Looking at the experimental results, at 10x compression, what's lost is mainly "redundant information": details that are not important for understanding the content. For example, the exact font, line spacing, and margins—these layout details are not critical for understanding the text. Just as when you read an article, you can understand the content whether it's in a serif or sans-serif font.
But when the compression ratio is pushed to 20x, it's no longer just redundant information being lost; some key content may also start to blur. Imagine compressing a photo so much that the text becomes difficult to recognize; that's when the accuracy drops to 60%.
There's an interesting observation: different types of content have different "compressibility."
A simple slide might only have a few large-font lines and some bullet points. The information density is low, and redundancy is high, so 64 tokens are enough. But a page of a dense newspaper has extremely high information density, and almost every word is useful. To compress it, you have to pay a higher price in precision, so it requires 800 tokens.
This is like compressing a solid blue image versus a landscape photo full of details. The former can be described in just a few words ("fill the entire frame with blue"), while for the latter, you have to record the color, texture, and light of every region.
From this perspective, the 10x "sweet spot" DeepSeek-OCR found is actually an empirical balance between "retaining enough information" and "saving enough resources." It's not a theoretical limit, but a practical choice. For most documents, 10x compression can retain 97% recoverability, a number high enough for practical application.
But this also means that for content with particularly high information density—like mathematical formulas, code, or legal statutes—10x might not be enough, requiring a more conservative compression ratio. For low-density content, like casual chat, it might be possible to compress it even more aggressively.
In the future, if this technology is to be used for long-term conversation memory, it might require designing a "content complexity assessor" to dynamically decide the compression ratio based on the information density of each conversation segment. Simple greetings and small talk could be compressed 20x; important technical discussions kept at 5x; and critical code snippets not compressed at all.

Satellite object listings:
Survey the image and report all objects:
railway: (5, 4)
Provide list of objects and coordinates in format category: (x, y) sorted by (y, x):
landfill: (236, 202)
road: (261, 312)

• What you need to do
1/ In the passage on compression ratios, what share of recoverability does 10x compression retain for most documents?
2/ List the kinds of content that the passage on compression ratios gives as having particularly high information density.
3/ Extend the passage on compression ratios past its final sentence.

• Responses per task
1/ It retains 97% recoverability.

2/ Mathematical formulas, code, and legal statutes.

3/
This dynamic compression strategy is perhaps the truly practical solution for the future. Just like human memory, we automatically assess which information is important and which is not, and then store it at different "resolutions."
Rethinking the Meaning of "Memory"
Human memory has never operated like a traditional computer, recording everything. We remember impressions, key information, and emotional connections, not verbatim transcripts. We forget details but retain what's important. We re-encode memories, storing them in more efficient ways.
DeepSeek-OCR offers a viable path: when processing long contexts, we don't have to stick to a pure-text method; a visual representation might be a more efficient choice. Converting memory into a visual representation is like humans converting experiences into mental images. This is not only more efficient but also seems closer to how biological intelligence operates.
However, whether this idea can hold up in broader scenarios still needs time to be validated. But it proves one thing: even with limited resources, it's still possible to build competitive systems through deep thinking about the problem's essence, clever architectural design, and meticulous optimization of every link. This is perhaps a microcosm of China's AI development—not winning by piling on resources, but by focusing on engineering optimization.
The next time you're chatting with an AI and it "forgets" your previous conversation, perhaps a future AI will reply: "I didn't forget. I just took a picture of our conversation and stored it deep in my memory. I can pull it out and look at it anytime you need."
At that time, the conversation between AI and humans might become far more natural and persistent.